-- RECORDS FOR PROCESSING follows --

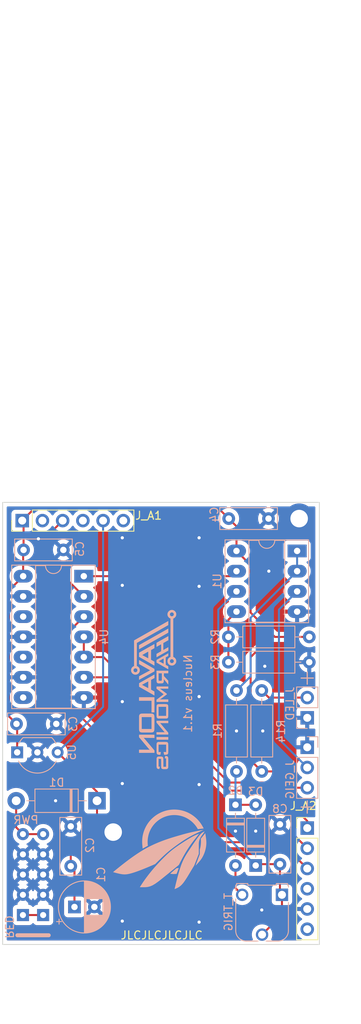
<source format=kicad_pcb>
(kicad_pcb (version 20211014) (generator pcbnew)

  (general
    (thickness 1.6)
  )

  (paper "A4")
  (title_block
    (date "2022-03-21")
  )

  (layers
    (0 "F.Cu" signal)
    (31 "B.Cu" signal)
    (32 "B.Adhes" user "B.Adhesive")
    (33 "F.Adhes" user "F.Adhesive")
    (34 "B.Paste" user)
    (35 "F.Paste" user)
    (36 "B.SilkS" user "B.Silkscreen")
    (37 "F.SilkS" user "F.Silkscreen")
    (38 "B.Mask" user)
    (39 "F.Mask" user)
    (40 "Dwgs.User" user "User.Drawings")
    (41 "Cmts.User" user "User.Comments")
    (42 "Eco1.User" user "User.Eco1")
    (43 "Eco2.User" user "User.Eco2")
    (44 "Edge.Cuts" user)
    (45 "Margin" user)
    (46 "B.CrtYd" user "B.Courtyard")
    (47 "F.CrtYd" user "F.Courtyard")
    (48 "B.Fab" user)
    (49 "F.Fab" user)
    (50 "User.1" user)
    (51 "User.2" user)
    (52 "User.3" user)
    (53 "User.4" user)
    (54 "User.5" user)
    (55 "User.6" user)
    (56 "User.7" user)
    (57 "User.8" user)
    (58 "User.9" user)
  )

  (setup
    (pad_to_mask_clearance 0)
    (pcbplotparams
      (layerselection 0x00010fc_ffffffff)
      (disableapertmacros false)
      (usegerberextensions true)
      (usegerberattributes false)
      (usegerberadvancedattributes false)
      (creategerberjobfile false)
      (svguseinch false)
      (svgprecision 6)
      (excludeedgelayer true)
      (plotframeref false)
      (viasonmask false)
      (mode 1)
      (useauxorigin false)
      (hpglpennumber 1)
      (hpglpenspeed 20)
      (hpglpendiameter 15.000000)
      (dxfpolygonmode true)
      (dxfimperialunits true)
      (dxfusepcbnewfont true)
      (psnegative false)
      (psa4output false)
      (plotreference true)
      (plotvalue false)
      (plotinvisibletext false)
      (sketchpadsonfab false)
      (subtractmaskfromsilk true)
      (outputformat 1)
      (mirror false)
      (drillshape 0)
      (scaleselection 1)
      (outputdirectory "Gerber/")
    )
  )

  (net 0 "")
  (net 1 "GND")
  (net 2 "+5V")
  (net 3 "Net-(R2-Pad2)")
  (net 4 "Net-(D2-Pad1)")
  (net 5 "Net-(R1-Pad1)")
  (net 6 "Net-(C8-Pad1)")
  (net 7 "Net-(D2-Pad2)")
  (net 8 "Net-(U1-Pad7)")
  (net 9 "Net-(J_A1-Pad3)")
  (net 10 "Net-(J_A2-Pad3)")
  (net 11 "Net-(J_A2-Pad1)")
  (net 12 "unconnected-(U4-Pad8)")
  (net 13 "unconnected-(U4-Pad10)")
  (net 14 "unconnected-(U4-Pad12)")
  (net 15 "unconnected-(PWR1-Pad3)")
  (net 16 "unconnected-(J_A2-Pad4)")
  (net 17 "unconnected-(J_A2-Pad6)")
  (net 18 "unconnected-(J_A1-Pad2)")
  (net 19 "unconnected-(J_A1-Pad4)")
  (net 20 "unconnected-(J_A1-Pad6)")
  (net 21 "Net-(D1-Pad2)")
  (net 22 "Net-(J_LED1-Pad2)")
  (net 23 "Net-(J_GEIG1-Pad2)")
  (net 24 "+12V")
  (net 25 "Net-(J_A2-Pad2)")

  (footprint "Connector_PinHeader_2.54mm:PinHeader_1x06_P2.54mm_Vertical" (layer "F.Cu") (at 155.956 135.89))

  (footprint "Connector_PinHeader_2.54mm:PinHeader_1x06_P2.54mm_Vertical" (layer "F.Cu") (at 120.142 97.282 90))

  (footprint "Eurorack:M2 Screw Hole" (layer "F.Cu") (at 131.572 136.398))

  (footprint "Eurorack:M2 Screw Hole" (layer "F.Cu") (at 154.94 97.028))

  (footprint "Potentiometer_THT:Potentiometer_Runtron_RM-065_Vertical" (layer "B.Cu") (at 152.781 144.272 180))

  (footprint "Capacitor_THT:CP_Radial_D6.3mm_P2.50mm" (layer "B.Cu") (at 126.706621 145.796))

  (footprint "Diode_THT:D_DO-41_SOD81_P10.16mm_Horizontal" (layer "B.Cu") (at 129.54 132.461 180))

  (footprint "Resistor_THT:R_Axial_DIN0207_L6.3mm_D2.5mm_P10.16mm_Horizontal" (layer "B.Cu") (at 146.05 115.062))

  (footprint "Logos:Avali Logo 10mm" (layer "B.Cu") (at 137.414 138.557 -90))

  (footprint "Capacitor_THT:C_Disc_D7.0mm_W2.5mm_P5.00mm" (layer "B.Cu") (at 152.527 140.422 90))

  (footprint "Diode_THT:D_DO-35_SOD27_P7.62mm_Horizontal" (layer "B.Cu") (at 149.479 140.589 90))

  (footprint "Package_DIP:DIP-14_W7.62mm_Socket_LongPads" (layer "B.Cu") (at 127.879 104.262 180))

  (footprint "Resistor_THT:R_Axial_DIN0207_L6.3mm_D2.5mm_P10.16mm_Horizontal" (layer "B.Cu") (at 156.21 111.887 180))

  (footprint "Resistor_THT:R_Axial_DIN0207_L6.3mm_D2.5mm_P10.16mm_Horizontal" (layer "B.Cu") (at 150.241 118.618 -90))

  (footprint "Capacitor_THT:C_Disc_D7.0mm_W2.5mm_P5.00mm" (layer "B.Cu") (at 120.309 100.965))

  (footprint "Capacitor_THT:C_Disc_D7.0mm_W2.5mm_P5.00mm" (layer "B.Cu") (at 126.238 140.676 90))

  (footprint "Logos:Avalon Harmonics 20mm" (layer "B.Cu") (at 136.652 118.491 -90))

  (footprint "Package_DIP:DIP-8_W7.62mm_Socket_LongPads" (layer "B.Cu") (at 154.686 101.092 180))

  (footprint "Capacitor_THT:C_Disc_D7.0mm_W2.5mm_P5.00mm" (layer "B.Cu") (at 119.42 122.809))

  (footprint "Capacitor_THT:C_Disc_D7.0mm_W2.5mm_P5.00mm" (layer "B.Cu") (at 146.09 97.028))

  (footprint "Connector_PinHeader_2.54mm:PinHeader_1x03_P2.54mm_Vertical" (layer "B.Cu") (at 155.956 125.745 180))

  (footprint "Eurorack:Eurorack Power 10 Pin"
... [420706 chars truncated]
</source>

-- RECORDS FOR PROCESSING concluded --

◆ **TASK REQUIREMENTS**: Could you copy each line in the listing above that includes the word "Hole"?

◆ **COMPLETED EXERCISE**:
  (footprint "Eurorack:M2 Screw Hole" (layer "F.Cu") (at 131.572 136.398))
  (footprint "Eurorack:M2 Screw Hole" (layer "F.Cu") (at 154.94 97.028))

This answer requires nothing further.